Not long after that, he decided that since the hive did have a lot of bees, he might want to do a split. Whatever happened, we would need another hive.
So, a couple of days ago, he began to build a hive. He built the bottom board, a brood box, and an inside cover. Today, he planned to build a roof and a super when he got home. He began the task of watering the plants and was about to start planting the shipment of potatoes that we just received. All things that needed to get done before the fun projects.
Meanwhile, the kids and I were sitting on the porch talking when one of them said, in an off-handed way, “I think there’s a bee hive in that tree”.
It didn’t take long for us to realize that it was a swarm! Ross was just coming into the back yard as that realization was sinking in.
I said “We’ve got a swarm!”, and pointed up into the tree.
Sure enough, about 50 feet up the tree was a whole mass of bees that he recognized as a swarm right away. This isn’t our first experience with this sort of thing.
Last Summer, right as we were getting ready to go camping for a weekend (and by getting ready, I mean the car was packed and we were about to get in) Ross noticed that there were A LOT of bees flying around in the air. We sat there and watched as a ball of bees began to form way up in the climbing tree. We let that one go because we didn’t have time or any supplies at all.
This time, we were ready enough that we could at least consider trying to catch the swarm. Maybe 30 or 45 minutes passed as we gathered, imagined, and created what we would need to do this.

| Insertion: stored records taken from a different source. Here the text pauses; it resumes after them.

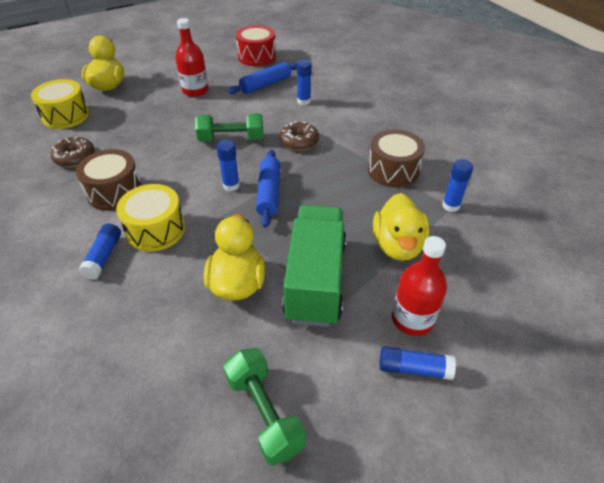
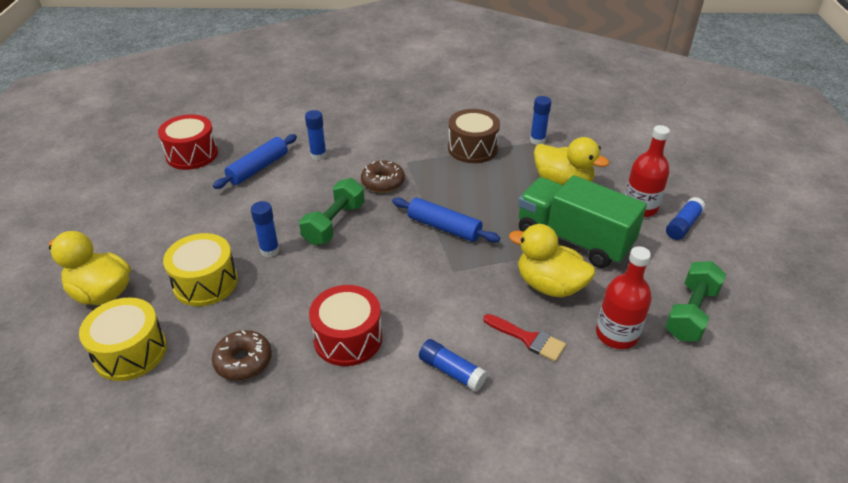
camera: 60 degrees left, 5 degrees down
(115, 192) = (348, 338): brown drum -> red drum
(156, 230) = (438, 320): yellow drum -> yellow drum (205, 283)
(161, 291) = (528, 339): none -> red brush
(195, 91) = (208, 221): red bottle -> red bottle (616, 334)
(231, 185) = (412, 248): blue glue stick -> blue glue stick (270, 251)
(264, 413) = (691, 313): green dumbbell -> green dumbbell turned 60 degrees counterclockwise
(265, 85) = (258, 168): blue rolling pin -> blue rolling pin turned 45 degrees clockwise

In the interest of keeping it real, I should mention that I don’t like heights. And, bees are not my favorite people. I do like having them around. I think it is pretty important to raise them and I like that we are making this quiet yet meaningful contribution to our community. However, you won’t catch me climbing a tree chasing a swarm of them. So, as I describe this daring rescue, don’t mistake any misplaced “we” to actually mean I was doing anything but watching. I assure you, I was not in the tree at any point.

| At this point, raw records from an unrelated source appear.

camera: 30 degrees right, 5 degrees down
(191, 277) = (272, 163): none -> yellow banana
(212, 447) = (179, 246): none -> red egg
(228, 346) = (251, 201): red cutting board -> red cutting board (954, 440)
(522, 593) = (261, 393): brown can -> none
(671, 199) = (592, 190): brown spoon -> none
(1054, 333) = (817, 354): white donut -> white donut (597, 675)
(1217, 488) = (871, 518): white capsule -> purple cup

Did I mention that the swarm was resting on a branch about 50 feet from the ground?
Ultimately, Ross decided to tape a bucket to the end of our telescoping roof rake pole. Then took that pole and, using a ladder to help him reach the lowest branches, he climbed up the tree. After a couple of attempts and having to climb even higher in the tree, he was able to get the bucket to the swarm.

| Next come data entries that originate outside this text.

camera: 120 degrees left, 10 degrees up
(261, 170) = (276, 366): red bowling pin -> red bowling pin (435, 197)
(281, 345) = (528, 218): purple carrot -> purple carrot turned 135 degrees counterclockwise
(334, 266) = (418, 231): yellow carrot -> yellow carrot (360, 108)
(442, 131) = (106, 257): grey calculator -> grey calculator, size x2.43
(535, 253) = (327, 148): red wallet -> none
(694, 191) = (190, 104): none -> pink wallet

He scooped as many bees as he could into the bucket with one swooping motion, and then began the interesting and challenging task of getting out of a tree with a 25 foot pole and bucket full of bees. A few times the bucket felt too heavy to hold so Ross had to reduce the length of the pole and that meant having the bucket of bees closer to him. That being said, being 30 feet up a tree, balancing a top heavy pole with a bucket full of bees while trying to descend said tree is quite unnerving, I’m sure you can imagine.
Funny thing about a swarm is that they are very docile and not at all interested in defending themselves because they have bellies filled with honey to help them when they find their new home. They need lots of honey to help them draw out new comb and get their new home set up. So bringing as much honey with them as possible beats having to forage for more nectar right away.
He made it safely down (I did hold the ladder steady for him so that’s something) and plopped the bucket of bees upside down on top of the hive.
There were a lot of bees in the bucket, but only a small fraction of the swarm. So, we (it’s appropriate here) were kind of doubtful that we caught the queen, which is necessary when capturing a swarm. The workers will follow the queen where ever she goes. So we waited. If the swarm left and did not inhabit the hive, we would know that she was not in the bucket.
While waiting, Ross knew that if he did catch the queen, the bees would need to be fed so that they can spend their energy building out comb in the hive. That meant that we (appropriate, again) would need to get the feeder out of the other hive.
We checked on the new hive and the remaining swarm that was still gathering in the tree as we set up to get the feeder, and we definitely thought we noticed changes in the swarm. It was getting smaller and there were A LOT of air-borne bees. As we were working at the existing hive, I looked over and noticed a beard forming on the outside. Soon there were thousands of bees on, in, and around the hive. We are confident that Ross caught the queen.
This must be a rite of passage in bee-keeping. We caught a swarm!